● RECORDS TO USE
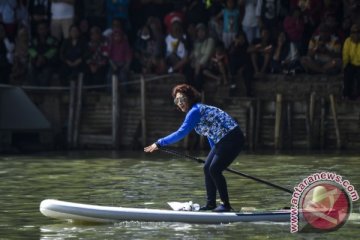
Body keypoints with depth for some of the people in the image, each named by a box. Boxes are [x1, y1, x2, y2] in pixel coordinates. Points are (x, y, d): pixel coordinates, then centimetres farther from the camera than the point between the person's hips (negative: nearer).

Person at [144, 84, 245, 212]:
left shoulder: (195, 111, -18)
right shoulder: (197, 110, 14)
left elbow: (181, 133, -24)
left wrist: (159, 143, -21)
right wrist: (215, 153, 29)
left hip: (232, 139, -10)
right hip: (223, 140, 10)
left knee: (214, 170, -9)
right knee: (208, 168, 11)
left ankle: (226, 205, 1)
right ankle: (211, 203, 18)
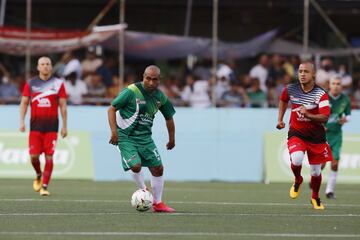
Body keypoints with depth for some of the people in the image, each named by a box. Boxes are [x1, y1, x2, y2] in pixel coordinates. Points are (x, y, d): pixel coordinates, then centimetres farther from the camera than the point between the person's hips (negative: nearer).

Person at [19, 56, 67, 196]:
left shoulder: (58, 84, 4)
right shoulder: (31, 84, 7)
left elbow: (63, 106, 6)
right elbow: (24, 103, 9)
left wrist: (64, 126, 3)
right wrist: (22, 121, -3)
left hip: (52, 125, -1)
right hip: (35, 124, 1)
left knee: (49, 157, -6)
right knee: (34, 156, -5)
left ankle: (44, 186, -1)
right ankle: (38, 175, 26)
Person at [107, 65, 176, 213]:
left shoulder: (160, 97, 1)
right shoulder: (131, 91, -16)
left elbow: (169, 117, 18)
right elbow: (112, 109, -12)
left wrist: (171, 139, 22)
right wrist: (114, 131, -20)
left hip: (145, 137, 5)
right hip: (126, 136, -5)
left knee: (158, 168, 1)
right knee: (136, 165, -22)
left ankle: (157, 203, 16)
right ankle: (143, 192, 7)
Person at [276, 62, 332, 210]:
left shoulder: (321, 94, -15)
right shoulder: (290, 89, -5)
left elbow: (324, 118, -23)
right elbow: (283, 100, 20)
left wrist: (308, 115, -39)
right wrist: (280, 120, 13)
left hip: (316, 136, 0)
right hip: (296, 133, 0)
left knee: (316, 172, 7)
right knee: (296, 159, -29)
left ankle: (315, 198, 36)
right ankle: (297, 180, 5)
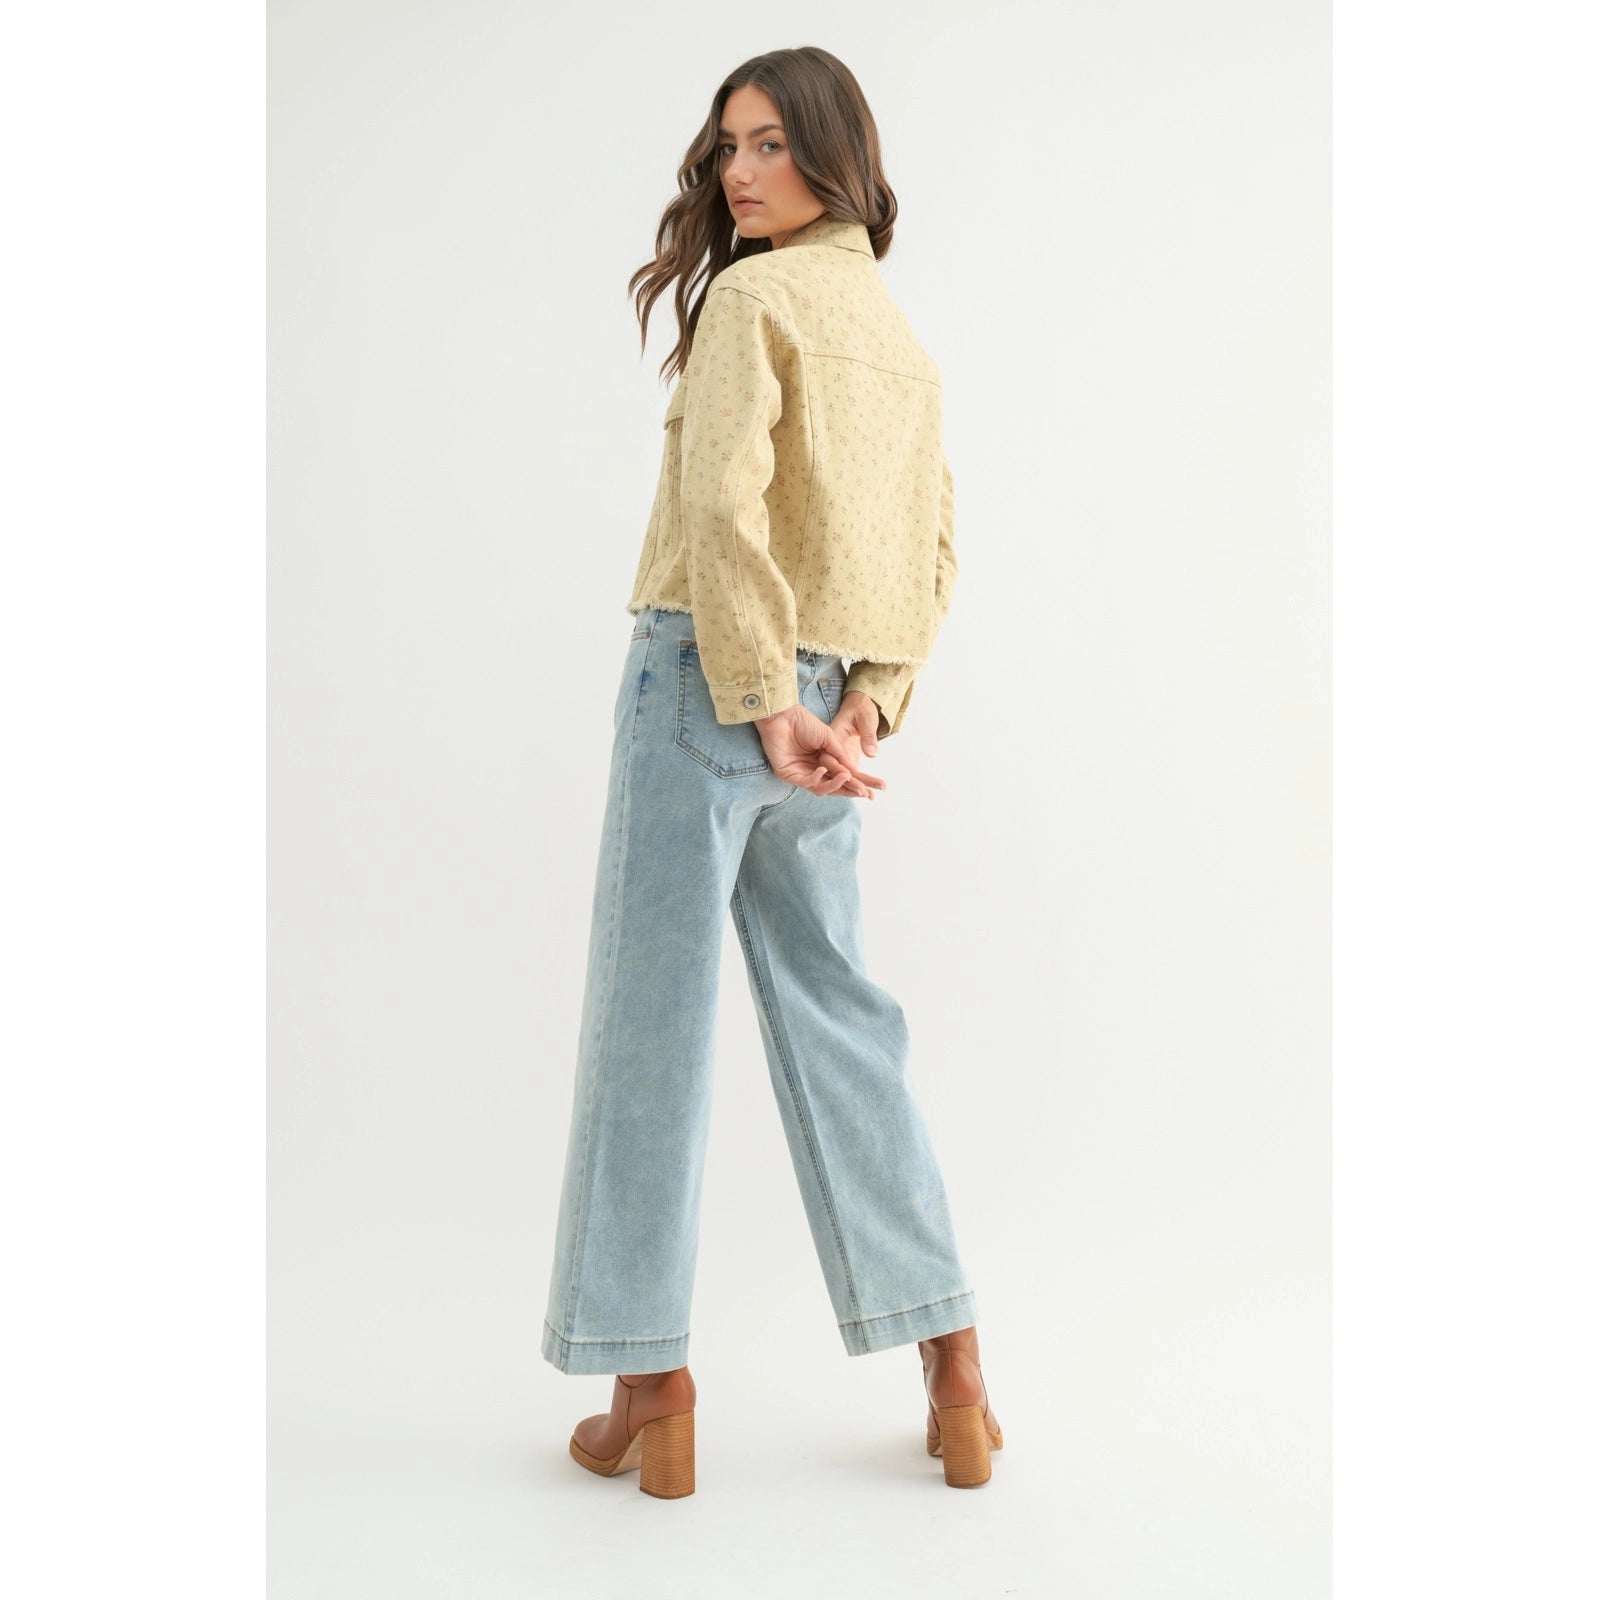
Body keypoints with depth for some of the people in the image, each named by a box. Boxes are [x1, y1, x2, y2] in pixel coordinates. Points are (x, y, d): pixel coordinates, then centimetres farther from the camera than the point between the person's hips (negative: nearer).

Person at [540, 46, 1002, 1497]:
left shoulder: (753, 297, -7)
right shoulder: (902, 332, 16)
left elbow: (723, 508, -20)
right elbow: (936, 547, 11)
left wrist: (764, 705, -17)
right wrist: (865, 705, 2)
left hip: (708, 682, -7)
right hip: (825, 698, 7)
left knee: (652, 1024, 1)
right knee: (834, 1010, 13)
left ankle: (649, 1388, 8)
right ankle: (953, 1373, 15)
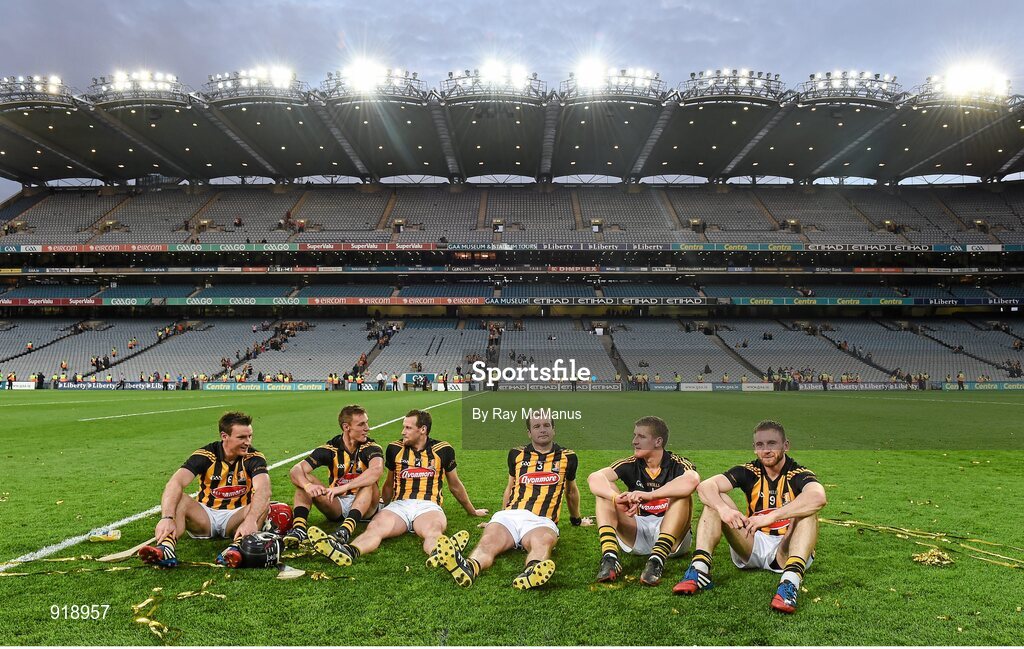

● DESCRIPTION OF THE TASK
Restate each record from above word for word, excluding any picture it holds.

● OUTPUT FOR THIS TASK
Body keypoints with depth for some of the people in the image, each named by a box. Boxes are [x1, y1, x2, y2] in pixel coordinates. Points are (x, y, d): pixel coordinates, then centimetres farther from the camera than the point between the person's hips (negative: nearer).

Person at [144, 84, 245, 212]:
left shoulder: (195, 111, -18)
right shoulder: (197, 110, 14)
left elbow: (181, 133, -24)
left wrist: (159, 143, -21)
right wrist: (215, 153, 29)
left hip: (232, 139, -10)
right hip: (223, 140, 10)
left knee: (214, 170, -9)
right knee: (208, 168, 11)
left ankle: (226, 205, 1)
right ankle: (211, 203, 18)
Body keypoints with depth for some of the people in the image, each named by a box. Boxes are [x1, y1, x2, y2] in pixel coordinates. Points are (x, y, d): pixel coordinates, then centimetres farther from the camera than the point between the person's hips (negative: nearer).

Person at [19, 56, 67, 196]:
left shoulder: (58, 84, 4)
right shoulder: (31, 84, 7)
left elbow: (63, 106, 6)
right elbow: (24, 103, 9)
left wrist: (64, 126, 3)
right wrist: (22, 121, -3)
left hip: (52, 125, -1)
right hip: (35, 124, 1)
left knee: (49, 157, -6)
right knee: (34, 156, -5)
left ankle: (44, 186, -1)
right ankle: (38, 175, 26)
Person at [107, 65, 176, 213]:
left shoulder: (160, 97, 1)
right shoulder: (131, 91, -16)
left elbow: (169, 117, 18)
right elbow: (112, 109, -12)
left wrist: (171, 139, 22)
right wrist: (114, 131, -20)
left hip: (145, 137, 5)
right hip: (126, 136, -5)
left knee: (158, 168, 1)
right knee: (136, 165, -22)
left ankle: (157, 203, 16)
right ankle: (143, 192, 7)
Person at [276, 62, 332, 210]:
left shoulder: (321, 94, -15)
right shoulder: (290, 89, -5)
left elbow: (324, 118, -23)
right elbow: (283, 100, 20)
left wrist: (308, 115, -39)
right wrist: (280, 120, 13)
left hip: (316, 136, 0)
right hip: (296, 133, 0)
left knee: (316, 172, 7)
right knee: (296, 159, -29)
left ankle: (315, 198, 36)
right ankle: (297, 180, 5)
Body keypoints with depth for some of the people in the image, each named by a box. Boxes are [x1, y1, x2, y2] in pixel coordinates. Points are (x, y, d): pixel coordinates, then centimetres farther from the camera than the point between the person's hips (negative: nearer).

Person at [540, 46, 1002, 1497]:
left shoulder: (753, 297, -7)
right shoulder: (902, 332, 16)
left elbow: (723, 508, -20)
right elbow: (936, 547, 11)
left wrist: (764, 705, -17)
right wrist: (865, 705, 2)
left hip: (708, 682, -7)
right hip: (825, 698, 7)
left knee: (652, 1024, 1)
right knee: (834, 1010, 13)
left ankle: (649, 1388, 8)
right ankle: (953, 1373, 15)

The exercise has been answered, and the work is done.